Fan absolue des aventures de l'avocat bossu Mathiew Shardlake, cela fait 4 ans que j'attendais ce tome 7 et la traduction française de Tombland paru en 2018. Cette série est, pour moi, la quintessence du thriller historique, qui doit équilibrer parfaitement l'intrigue policière et le contexte historique....Et là, malheureusement, pour la première fois, je n'ai pas retrouvé cette harmonie.
Je passe sur les quelques coquilles, les approximations du résumé de couverture et les bizarreries de traduction ( comme les petits " fawns" qui deviennent des petits faunes au lieu de petits faons...), cela nest pas bien grave...Non, le problème, Mon problème n'est pas là.

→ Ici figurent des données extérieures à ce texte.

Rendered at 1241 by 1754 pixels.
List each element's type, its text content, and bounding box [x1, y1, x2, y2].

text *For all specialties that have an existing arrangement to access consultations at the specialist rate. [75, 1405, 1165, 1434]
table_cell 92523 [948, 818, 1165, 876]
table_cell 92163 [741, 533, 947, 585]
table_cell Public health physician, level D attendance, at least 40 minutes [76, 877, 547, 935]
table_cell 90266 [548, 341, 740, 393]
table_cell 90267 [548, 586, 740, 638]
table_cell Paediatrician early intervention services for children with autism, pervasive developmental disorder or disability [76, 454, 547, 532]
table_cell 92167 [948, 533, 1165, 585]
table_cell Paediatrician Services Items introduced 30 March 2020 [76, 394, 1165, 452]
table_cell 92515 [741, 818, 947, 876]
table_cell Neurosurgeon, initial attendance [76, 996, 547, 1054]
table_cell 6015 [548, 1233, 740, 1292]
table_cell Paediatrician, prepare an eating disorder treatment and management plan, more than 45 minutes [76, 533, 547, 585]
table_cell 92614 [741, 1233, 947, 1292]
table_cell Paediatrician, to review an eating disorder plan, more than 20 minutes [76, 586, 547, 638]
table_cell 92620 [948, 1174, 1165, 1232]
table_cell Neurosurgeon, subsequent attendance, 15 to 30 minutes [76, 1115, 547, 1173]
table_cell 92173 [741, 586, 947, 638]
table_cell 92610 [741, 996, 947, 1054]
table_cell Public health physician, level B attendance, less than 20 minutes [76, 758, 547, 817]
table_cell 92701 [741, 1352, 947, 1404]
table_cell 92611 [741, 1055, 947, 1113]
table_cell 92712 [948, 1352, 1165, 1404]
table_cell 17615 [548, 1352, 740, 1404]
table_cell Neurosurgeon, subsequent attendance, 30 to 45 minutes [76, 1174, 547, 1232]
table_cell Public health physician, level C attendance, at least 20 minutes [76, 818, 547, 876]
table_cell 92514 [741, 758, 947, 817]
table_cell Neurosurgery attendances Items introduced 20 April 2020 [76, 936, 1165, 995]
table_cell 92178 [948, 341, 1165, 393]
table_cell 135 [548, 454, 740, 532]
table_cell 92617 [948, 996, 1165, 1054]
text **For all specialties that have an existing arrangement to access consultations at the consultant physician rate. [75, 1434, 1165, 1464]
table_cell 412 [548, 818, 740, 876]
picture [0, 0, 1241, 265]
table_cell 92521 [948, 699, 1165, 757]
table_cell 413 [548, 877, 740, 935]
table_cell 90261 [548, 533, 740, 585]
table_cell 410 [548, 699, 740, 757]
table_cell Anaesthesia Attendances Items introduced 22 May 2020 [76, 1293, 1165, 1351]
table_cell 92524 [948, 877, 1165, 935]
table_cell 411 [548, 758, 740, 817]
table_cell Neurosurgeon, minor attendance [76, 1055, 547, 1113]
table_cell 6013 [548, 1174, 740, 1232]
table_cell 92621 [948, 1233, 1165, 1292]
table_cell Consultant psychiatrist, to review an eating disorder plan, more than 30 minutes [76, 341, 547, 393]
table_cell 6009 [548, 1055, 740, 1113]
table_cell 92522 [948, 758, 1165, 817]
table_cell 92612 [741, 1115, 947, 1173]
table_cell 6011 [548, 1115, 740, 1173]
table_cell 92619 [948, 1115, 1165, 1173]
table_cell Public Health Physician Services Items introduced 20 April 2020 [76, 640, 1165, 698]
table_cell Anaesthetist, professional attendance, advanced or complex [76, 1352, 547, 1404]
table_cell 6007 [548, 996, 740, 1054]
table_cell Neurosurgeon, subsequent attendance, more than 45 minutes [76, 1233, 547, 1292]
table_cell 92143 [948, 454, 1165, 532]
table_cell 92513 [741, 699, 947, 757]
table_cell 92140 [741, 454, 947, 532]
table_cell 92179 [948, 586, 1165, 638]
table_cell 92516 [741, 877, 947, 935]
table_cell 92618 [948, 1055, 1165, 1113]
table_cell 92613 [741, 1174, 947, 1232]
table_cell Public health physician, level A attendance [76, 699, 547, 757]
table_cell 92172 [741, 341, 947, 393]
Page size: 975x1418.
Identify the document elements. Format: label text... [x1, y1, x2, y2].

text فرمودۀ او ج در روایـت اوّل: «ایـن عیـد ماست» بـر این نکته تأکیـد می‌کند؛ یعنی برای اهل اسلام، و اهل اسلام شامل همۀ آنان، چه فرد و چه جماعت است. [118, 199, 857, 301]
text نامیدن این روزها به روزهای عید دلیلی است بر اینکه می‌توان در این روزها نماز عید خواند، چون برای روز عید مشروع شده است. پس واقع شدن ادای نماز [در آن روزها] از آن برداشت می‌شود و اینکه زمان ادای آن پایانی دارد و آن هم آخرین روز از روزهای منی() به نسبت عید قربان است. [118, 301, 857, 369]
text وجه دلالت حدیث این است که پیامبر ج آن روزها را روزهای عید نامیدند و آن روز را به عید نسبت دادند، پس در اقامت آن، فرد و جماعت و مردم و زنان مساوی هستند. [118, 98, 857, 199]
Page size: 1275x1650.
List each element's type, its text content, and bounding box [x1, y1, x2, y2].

Tout commence comme il se doit pendant les 500 premières pages de ce pavé avec une intrigue qui se met en place : 2 ans après la mort du roi
Henry VIII, alors que le pouvoir est aux mains des Seymour qui exercent la régence au nom du petit roi Edouard VI, notre avocat humaniste est dépêché en toute discrétion dans le Norfolk pour enquêter sur le meurtre " obscène " d'un membre du clan Boleyn, susceptible d'entacher la fragile réputation de lady Elizabeth, fille d'Anne Boleyn et désormais, seconde dans l'ordre de succession derrière lady Mary ( pas encore bloody), fille de Catherine d'
Aragon.
Jusque-là, tout va très très bien..Mais, vers la page 500, on assiste au basculement de ce thriller historique dans le roman historique, voire même, l'essai historique avec une enquête qui passe complètement au second plan. L'auteur entreprend alors une remarquable reconstitution historique, en immersion totale et quasi " au jour le jour" de ce que furent les révoltes sociales et paysannes qui surgirent en Angleterre et plus particulièrement dans le Norfolk, durant l'été 1549, à l'instigation des frères Robert et William Kett. Les rebelles se regrouperont dans un camp établi sur la colline de Mousehold Heath, qui domine Norwich et aucun détail de la vie de ce camp ne nous est épargné pendant 500 pages supplémentaires : la profondeur des latrines, la construction des abris, la composition des repas, le contenu des prêches, les loisirs....
Malheureusement, on sait comment ce genre de " jacquerie " se termine! Nous irons donc jusqu'à l'ordalie après l'étude des stratégies militaires, la comptabilité des armes d'hast, le calibrage des boulets de canon....
Tout cela est très bien mais..et mon enquête ? Moi, je trépigne alors que nous approchons de la page 1000. Je veux savoir qui a tué Machin Boleyn, quel est l'alibi de lord X et le lourd secret de lady J!!!
Donc, l'enquête, puisqu'il faut bien, va se rappeler à nous avec la découverte providentielle d'un indice et se dénouer illico presto.
Alors oui, je rends un hommage vibrant au talent de C.J Sansom, à son style, à son incroyable travail de recherche historique pour nous présenter un épisode TOTALEMENT inédit et peu connu de l'histoire anglaise (et dont il reprend les points dans un appendice terminal supplémentaire de 150 pages) mais je lui reproche d'avoir utilisé Shardlake comme chausse pied pour un travail historique qu'il n'a pas osé publier comme tel. Or, il est clair que maintenant, il mérite ses galons d'historien !
Ouf! J'ai terminé cet essai historique épuisée, laminée, essorée...je lirai le tome 8 mais j'espère pas avant 2025!